◆ Reading passage ◆
____

He has further provided in the First Schedule that in all cases the scheme shall be laid upon the Table of the House and then, unless a Resolution is passed rejecting or annulling the scheme, it shall become law. The Amendment raises, therefore, the question of the difference between what is called the affirmative Resolution of the House and the negative Resolution. It is undoubtedly true that the negative Resolution of this House, as our Rules are at present constituted, is futile. A scheme is laid upon the Table of the House which means that a copy is put somewhere in the Library. It has to come on at Eleven o'clock at night. At that late hour a private Member who may be interested has to get a Resolution passed in order to annul the scheme. He has no means of informing the Members of the House of what the question really is however important it may be, and he has no means of getting Members to attend. He is talked out at half-past Eleven o'clock, and the whole thing is practically a farce as far as any protection of members of the public are concerned.

If, on the other hand, the Minister has to obtain an affirmative Resolution he has to get the House to agree to the scheme, and he has all the means at his disposal of securing the attendance of Members and of keeping the House together. The sole question really is to decide whether the matters involved are of sufficient importance that an affirmative Resolution ought to be secured for the protection of the individual. If hon. Members will carry back their minds to the days of Magna Charta they will remember that it was there provided that no man should be deprived of his liberty or dispossessed of his property except according to law.

Clause 47 of the Bill provides that every local authority of 20,000 inhabitants shall within two years set in motion the procedure of the Act and design and bring into operation a town planning scheme under the Act. The time may be extended at the option of the Minister. As I have already pointed out, the Minister is the sole person to decide all those schemes. The matter is decided in his office without hearing it argued. The Bill confers upon the Minister the powers which have hitherto only been granted by this House under private Bill procedure after investigations by Members of the House when all parties have been heard. After the Bill is passed no private Bills will be necessary for any town planning scheme of whatever magnitude it may be, as the procedure will rest entirely upon the provisions contained in the Act. The objector ought to have the right to have his case brought before Parliament if he so desired. I do not suggest that the procedure would be resorted to in a great many cases, but the advantage of such procedure would make the local authority more careful in the preparation and design of the scheme. It would make the Minister and his office more careful. It does not need a lawyer to say that the mere effect of an appeal makes the courts more careful in their action, and thereby the mere provision of the power of appeal makes, in numerous cases, an appeal absolutely unnecessary.

____

◆ Record set ◆
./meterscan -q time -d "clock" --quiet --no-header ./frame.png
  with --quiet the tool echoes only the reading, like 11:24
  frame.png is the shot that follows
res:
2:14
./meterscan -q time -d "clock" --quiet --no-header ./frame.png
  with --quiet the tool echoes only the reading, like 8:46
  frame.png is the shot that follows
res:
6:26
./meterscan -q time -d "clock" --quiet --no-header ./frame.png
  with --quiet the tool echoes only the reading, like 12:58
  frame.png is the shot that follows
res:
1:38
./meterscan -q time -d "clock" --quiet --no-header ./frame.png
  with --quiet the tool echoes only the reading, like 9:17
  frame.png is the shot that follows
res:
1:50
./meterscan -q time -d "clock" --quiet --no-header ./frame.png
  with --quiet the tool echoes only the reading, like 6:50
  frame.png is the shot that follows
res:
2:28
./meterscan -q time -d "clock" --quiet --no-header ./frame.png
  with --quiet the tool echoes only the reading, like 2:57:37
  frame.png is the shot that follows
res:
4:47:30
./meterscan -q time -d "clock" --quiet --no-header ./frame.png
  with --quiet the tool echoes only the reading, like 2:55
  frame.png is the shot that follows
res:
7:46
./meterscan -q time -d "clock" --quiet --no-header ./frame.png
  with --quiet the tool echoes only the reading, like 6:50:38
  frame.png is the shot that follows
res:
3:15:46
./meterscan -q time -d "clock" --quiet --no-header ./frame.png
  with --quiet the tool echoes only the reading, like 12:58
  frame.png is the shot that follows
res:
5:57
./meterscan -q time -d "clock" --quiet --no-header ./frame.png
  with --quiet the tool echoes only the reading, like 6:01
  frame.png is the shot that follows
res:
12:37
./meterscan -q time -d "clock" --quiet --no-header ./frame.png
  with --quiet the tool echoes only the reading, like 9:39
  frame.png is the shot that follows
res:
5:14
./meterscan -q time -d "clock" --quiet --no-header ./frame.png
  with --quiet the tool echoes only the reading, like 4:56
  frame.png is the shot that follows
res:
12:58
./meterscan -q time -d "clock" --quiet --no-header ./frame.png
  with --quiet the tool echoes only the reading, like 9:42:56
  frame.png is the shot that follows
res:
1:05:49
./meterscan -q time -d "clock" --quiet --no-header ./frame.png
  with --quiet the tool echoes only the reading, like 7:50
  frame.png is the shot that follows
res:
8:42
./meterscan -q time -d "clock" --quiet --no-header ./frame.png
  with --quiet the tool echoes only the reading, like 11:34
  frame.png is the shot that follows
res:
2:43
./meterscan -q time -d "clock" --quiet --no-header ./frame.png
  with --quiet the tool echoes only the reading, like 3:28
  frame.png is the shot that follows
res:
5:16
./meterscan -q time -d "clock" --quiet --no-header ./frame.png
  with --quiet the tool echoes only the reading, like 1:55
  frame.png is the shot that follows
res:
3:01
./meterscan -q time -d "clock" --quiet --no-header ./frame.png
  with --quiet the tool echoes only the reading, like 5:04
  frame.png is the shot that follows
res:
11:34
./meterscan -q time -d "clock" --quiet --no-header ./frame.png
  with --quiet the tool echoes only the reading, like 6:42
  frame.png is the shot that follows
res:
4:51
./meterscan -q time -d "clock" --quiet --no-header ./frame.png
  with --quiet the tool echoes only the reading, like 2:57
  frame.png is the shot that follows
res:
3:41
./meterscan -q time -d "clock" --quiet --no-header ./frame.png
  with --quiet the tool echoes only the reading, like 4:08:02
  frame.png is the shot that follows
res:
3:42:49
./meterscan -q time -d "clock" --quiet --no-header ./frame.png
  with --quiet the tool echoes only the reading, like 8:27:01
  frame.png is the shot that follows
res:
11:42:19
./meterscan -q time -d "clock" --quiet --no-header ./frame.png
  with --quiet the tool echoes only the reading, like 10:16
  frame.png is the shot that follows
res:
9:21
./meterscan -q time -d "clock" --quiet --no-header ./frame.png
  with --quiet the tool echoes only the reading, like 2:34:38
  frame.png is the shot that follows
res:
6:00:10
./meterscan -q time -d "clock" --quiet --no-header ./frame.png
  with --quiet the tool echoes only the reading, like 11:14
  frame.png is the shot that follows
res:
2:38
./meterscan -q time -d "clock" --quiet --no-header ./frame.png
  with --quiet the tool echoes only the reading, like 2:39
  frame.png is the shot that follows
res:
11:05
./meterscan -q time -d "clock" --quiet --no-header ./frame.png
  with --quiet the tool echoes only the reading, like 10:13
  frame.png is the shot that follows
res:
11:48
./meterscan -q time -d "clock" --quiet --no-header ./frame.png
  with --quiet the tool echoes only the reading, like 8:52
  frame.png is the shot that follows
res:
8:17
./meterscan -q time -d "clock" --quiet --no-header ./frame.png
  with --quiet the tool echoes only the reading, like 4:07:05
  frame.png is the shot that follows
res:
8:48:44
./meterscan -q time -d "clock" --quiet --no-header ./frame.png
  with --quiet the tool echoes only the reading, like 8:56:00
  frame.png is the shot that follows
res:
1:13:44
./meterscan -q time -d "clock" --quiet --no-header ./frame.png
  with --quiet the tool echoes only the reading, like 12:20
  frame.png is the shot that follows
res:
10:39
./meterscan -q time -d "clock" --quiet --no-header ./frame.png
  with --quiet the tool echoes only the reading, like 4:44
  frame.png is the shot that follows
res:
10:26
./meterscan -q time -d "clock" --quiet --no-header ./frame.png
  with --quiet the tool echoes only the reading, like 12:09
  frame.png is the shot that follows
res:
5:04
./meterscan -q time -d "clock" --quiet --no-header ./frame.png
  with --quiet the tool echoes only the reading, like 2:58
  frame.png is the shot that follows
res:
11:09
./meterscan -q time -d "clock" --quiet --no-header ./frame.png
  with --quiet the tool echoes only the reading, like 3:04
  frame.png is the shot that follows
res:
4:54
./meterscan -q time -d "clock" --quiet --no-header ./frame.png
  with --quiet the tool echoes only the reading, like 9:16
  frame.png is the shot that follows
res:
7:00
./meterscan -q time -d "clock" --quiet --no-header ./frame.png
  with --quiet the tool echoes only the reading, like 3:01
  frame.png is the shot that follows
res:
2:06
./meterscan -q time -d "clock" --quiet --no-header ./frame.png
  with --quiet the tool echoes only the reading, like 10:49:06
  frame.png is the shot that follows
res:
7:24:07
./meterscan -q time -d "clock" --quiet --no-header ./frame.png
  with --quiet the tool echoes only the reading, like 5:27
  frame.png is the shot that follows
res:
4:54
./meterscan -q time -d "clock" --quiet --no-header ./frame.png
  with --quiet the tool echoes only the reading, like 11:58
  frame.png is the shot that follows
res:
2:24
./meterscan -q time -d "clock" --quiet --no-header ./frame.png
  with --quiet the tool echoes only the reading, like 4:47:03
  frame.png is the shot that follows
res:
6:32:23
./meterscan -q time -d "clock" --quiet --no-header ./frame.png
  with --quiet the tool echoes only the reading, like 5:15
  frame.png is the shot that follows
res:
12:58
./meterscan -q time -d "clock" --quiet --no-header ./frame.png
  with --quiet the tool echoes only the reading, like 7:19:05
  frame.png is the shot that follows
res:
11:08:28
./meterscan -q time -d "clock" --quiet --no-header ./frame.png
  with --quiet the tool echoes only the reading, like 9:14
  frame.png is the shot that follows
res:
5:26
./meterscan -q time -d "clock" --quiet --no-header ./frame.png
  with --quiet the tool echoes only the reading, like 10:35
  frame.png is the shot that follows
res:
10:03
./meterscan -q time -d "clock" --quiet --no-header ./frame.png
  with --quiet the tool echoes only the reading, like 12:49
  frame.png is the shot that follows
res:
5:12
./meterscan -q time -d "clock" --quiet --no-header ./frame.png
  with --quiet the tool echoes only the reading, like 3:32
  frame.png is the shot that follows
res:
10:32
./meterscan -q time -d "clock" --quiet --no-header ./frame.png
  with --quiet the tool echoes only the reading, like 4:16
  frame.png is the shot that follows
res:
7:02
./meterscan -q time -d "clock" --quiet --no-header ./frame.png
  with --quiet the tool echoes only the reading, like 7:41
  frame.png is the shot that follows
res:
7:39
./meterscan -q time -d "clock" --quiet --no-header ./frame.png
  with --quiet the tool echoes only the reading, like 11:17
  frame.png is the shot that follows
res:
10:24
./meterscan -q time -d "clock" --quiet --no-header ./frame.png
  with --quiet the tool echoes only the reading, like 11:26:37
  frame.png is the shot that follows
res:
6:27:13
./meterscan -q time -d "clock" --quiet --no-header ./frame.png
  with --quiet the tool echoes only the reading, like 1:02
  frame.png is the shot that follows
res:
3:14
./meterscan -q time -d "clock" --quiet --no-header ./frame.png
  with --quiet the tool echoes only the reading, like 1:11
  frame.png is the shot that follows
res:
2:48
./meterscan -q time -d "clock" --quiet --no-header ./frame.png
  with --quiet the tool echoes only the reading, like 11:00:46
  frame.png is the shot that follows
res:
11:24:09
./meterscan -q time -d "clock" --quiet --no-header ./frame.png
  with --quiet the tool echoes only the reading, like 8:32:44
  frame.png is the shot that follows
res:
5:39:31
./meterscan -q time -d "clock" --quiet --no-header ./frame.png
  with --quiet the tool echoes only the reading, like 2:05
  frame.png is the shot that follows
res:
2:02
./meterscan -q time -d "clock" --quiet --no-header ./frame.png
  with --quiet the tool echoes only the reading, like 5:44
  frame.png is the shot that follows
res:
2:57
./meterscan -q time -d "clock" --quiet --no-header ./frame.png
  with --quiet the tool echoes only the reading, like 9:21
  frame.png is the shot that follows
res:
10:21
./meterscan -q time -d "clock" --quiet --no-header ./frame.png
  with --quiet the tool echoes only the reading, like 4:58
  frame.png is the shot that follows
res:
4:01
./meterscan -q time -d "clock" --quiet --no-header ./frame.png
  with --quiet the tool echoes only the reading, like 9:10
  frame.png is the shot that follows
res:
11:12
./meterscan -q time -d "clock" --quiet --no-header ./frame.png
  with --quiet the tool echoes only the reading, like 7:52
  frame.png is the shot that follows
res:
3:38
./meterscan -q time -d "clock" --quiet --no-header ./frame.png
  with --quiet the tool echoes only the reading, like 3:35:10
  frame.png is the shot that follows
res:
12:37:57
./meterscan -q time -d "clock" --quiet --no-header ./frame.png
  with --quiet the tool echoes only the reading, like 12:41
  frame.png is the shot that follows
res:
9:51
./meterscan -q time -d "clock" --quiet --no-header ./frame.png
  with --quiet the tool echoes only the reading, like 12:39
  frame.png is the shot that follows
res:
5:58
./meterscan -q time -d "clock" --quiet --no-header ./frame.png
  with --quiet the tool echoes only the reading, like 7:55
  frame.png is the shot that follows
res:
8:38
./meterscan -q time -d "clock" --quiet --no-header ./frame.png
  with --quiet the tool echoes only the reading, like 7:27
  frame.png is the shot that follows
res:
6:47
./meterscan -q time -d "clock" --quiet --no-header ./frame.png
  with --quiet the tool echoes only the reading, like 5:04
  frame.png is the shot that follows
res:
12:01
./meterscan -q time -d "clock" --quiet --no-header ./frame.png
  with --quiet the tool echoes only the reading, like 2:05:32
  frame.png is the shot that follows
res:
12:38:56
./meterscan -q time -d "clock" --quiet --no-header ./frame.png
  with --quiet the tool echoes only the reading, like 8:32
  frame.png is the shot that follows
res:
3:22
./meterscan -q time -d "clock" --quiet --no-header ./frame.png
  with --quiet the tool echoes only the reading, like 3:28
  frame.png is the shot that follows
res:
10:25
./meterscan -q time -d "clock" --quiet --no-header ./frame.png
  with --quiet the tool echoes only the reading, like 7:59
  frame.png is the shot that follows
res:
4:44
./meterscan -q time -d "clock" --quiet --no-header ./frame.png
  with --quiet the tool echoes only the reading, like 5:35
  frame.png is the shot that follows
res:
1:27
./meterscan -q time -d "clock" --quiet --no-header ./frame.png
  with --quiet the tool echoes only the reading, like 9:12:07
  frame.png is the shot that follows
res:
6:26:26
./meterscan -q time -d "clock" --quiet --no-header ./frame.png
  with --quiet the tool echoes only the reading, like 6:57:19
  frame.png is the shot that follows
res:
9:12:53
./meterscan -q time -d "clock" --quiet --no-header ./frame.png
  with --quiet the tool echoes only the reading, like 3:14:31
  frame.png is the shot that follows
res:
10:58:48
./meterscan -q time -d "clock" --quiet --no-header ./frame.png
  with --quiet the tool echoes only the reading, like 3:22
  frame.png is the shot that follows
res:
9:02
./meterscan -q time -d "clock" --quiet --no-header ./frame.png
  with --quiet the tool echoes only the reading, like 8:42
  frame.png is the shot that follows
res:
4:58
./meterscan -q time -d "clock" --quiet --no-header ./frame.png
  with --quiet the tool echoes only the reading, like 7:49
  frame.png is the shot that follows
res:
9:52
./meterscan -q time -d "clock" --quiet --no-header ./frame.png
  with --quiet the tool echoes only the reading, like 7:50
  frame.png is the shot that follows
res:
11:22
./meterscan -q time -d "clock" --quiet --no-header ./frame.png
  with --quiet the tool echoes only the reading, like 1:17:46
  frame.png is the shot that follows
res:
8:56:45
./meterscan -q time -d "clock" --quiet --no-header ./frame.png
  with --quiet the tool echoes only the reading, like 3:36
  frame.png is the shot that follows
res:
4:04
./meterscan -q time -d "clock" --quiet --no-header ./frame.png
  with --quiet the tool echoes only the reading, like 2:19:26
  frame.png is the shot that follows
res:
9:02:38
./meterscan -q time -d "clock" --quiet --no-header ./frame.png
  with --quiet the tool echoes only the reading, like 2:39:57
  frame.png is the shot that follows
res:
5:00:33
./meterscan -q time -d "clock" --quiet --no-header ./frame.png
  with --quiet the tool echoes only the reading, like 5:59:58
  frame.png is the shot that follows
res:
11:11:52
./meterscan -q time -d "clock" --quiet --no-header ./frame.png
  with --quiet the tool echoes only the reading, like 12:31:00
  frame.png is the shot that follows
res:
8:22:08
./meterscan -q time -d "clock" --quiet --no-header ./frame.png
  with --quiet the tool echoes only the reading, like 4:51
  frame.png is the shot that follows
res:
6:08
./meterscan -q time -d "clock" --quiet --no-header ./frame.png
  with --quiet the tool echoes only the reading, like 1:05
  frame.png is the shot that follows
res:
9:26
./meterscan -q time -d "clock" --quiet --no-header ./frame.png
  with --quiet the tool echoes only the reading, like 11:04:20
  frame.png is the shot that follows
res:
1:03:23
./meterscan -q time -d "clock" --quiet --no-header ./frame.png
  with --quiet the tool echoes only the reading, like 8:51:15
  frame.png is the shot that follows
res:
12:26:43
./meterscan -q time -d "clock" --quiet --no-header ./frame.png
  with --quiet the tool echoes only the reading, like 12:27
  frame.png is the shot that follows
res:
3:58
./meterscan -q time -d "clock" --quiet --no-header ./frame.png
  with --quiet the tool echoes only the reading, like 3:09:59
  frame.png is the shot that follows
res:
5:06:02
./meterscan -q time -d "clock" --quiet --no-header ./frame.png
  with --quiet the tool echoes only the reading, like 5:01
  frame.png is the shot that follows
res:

____

◆ Short exercise 1 ◆
In the town planning debate, what does Clause 47 require of every local authority of 20,000 inhabitants?
◆ Short exercise 2 ◆
Rewrite part of the town planning debate with "liberty" swapped for "freedom". Begin at the words "If, on the other" and stop after "according to law.".
◆ Short exercise 3 ◆
Write the next part of the town planning debate, picking up after its final sentence.
The material above plays no part in this exercise.

◆ Reply 1 ◆
Within two years, it must set the Act's procedure in motion and design and bring into operation a town planning scheme under the Act.

◆ Reply 2 ◆
If, on the other hand, the Minister has to obtain an affirmative Resolution he has to get the House to agree to the scheme, and he has all the means at his disposal of securing the attendance of Members and of keeping the House together. The sole question really is to decide whether the matters involved are of sufficient importance that an affirmative Resolution ought to be secured for the protection of the individual. If hon. Members will carry back their minds to the days of Magna Charta they will remember that it was there provided that no man should be deprived of his freedom or dispossessed of his property except according to law.

◆ Reply 3 ◆
I suggest in my Amendment that an affirmative Resolution should be passed. A scheme would then come before the House, and, unless cause were shown for further investigation, it would be passed by the House as it stood, whereas the usual course which follows an Order under the Electricity or other Acts of Parliament when a prima facie case for further investigation has been made out, is for the case to be sent from the House to a Select Committee at a minimum of expense as far as Party procedure is concerned. I commend the matter to the Minister for further consideration. As a matter of constitutional practice, it is very desirable. I suggest to him and to the House that it would give much greater confidence to the public at large if there was this procedure in reserve to see that the Act was properly administered in the interests of the general public.


In supporting the Amendment, I appreciate that Ministers as a whole always possess a degree of perfection far greater than that of any ordinary private individual, but however great that perfection may be, even Ministers may be fallible. If even in one case out of 100 Ministers came down from their perfection to the common failures of humanity, then indeed some unfortunate objector might not receive justice. I suggest, as my hon. and learned Friend the Member for East Grinstead (Sir H. Cautley) has pointed out, that the affirmative Resolution is an easy and simple matter of dealing with this question. It will not mean a great deal of extra work upon Parliament. The whole experiments in regard to Special Orders under the gas and electricity Acts have shown that only upon a very few occasions has the procedure been necessary, but it does and will give a certain degree of public confidence and at; the same time vindicate to some degree also the sovereignty of Parliament over any departmental legislation whatever. So long as objectors can come before Parliament and so long as, under the affirmative Resolution, they are in a position once again to come before a Select Committee of the House to put their case when there is a substantial objection, so long will you have even greater confidence in the work of the Ministry in regard to Acts such the Town and the Country Planning Act. The whole thing boils down to the very marrow limits dealt with by my hon. and learned Friend the Member for East Grinstead, and I sincerely ask the Minister, in the interests of the public and of Parliament, to consider favourably the Amendment which has been moved.


This Amendment would certainly provide means of securing or protecting the rights of the individual as against that which the Minister earlier in the debate referred to as the complex of town planning authorities. That complex of town planning authorities is the partnership of the Minister of Health and the local authorities. Against that combination those individual interests are likely to be rather brusquely pushed no one side. In this Clause hon. Members will observe how differently the interests of the individuals are dealt with compared with the interests of one of the parties to the partnership. The Minister has complete and, if I may use the term, arbitrary powers under this Clause to approve of any scheme which the other party to the partnership may submit to him. The local authority will submit a scheme to him and the Minister will pass it or approve it, with or without modifications. Let hon. Members observe what follows. The Minister may approve it with modifications, but before he makes any modifications it is provided that he shall inform the local authority, the other partner, but no information whatever with regard to his modifications is to be given to the individual owners concerned. They are treated with very scant courtesy and little consideration.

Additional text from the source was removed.